■ **Text extract**:
START
Born at Chesterfield, Derbyshire, he was the son of Christopher Pegge and his wife Gertrude, daughter of Francis Stephenson of Unstone, near Chesterfield. Christopher Pegge (died 1723) belonged to a family that had lived for several generations at Osmaston, near Ashbourne, Derbyshire, was a woollen dealer in Derby and later a lead merchant in Chesterfield. Samuel's father was mayor of Chesterfield three times. Samuel published an important study on the Roman roads of Derbyshire as well as notes which his son, also Samuel, continued on the subject of Derbyshire words and phrases.
Samuel Pegge was educated at Chesterfield and he became a pensioner and scholar of St. John's College, Cambridge, in 1722. He graduated B.A. 1725, M.A. 1729. He was elected to a lay fellowship on the Beresford foundation of his college on 21 March 1726, but was removed in favour of Michael Burton (afterwards vice-master of St. John's), who claimed founder's kin. Pegge was then made an honorary fellow, and in 1729 was elected a ' Platt ' fellow of St. John's. In 1730 he was elected a member of the Spalding Society, to which he contributed some papers, and from 1730 to 1732 belonged to the Zodiac Club, a college literary society consisting of twelve members denominated by the signs of the zodiac. Pegge was the original Mars.
END
■ **Provided records**:
START
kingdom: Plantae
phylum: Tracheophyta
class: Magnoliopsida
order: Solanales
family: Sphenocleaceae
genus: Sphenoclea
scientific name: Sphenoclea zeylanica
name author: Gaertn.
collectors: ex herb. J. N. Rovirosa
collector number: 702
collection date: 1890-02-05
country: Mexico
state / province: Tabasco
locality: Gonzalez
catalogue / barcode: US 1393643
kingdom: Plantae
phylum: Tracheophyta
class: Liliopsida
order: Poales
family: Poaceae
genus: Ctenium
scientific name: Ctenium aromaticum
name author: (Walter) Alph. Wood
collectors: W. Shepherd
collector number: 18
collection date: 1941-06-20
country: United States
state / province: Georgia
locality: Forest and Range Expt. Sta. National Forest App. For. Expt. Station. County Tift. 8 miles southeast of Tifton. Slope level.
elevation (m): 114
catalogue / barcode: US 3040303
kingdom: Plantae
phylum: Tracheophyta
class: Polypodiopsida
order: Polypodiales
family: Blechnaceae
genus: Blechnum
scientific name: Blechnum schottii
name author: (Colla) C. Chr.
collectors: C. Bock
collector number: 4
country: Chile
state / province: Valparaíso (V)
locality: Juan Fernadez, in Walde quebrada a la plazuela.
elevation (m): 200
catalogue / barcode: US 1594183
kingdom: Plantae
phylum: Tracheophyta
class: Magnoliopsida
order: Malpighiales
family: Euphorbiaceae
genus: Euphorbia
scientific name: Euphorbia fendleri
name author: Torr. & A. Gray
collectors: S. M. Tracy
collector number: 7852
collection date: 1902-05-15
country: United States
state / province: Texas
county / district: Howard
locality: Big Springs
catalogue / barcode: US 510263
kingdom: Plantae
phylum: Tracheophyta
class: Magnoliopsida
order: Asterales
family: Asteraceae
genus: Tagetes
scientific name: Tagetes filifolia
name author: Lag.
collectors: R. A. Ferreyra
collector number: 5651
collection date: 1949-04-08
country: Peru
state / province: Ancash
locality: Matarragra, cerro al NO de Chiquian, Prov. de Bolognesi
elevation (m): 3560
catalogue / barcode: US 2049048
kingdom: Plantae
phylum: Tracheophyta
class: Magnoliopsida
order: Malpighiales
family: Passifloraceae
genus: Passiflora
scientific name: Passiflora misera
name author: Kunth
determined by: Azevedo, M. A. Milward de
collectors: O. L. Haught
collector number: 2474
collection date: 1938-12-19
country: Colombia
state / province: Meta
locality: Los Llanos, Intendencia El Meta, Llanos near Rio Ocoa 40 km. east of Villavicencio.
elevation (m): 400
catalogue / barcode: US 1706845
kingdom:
END
■ **Direction 1**: Retype the Samuel Pegge text, everything from "Born at Chesterfield, Derbyshire, he" down to "words and phrases.".
■ **Direction 2**: Summarize the Samuel Pegge text in two sentences.

■ **Answer 1**:
Born at Chesterfield, Derbyshire, he was the son of Christopher Pegge and his wife Gertrude, daughter of Francis Stephenson of Unstone, near Chesterfield. Christopher Pegge (died 1723) belonged to a family that had lived for several generations at Osmaston, near Ashbourne, Derbyshire, was a woollen dealer in Derby and later a lead merchant in Chesterfield. Samuel's father was mayor of Chesterfield three times. Samuel published an important study on the Roman roads of Derbyshire as well as notes which his son, also Samuel, continued on the subject of Derbyshire words and phrases.

■ **Answer 2**: Samuel Pegge was born at Chesterfield, Derbyshire, to Gertrude, daughter of Francis Stephenson, and Christopher Pegge, a woollen dealer in Derby and later a lead merchant in Chesterfield, who was three times mayor of Chesterfield. After schooling at Chesterfield and study at St. John's College, Cambridge (B.A. 1725, M.A. 1729), Pegge lost a lay fellowship to Michael Burton, who claimed founder's kin, was made an honorary fellow and then a Platt fellow in 1729, and joined the Spalding Society and the Zodiac Club, in which he was the original Mars.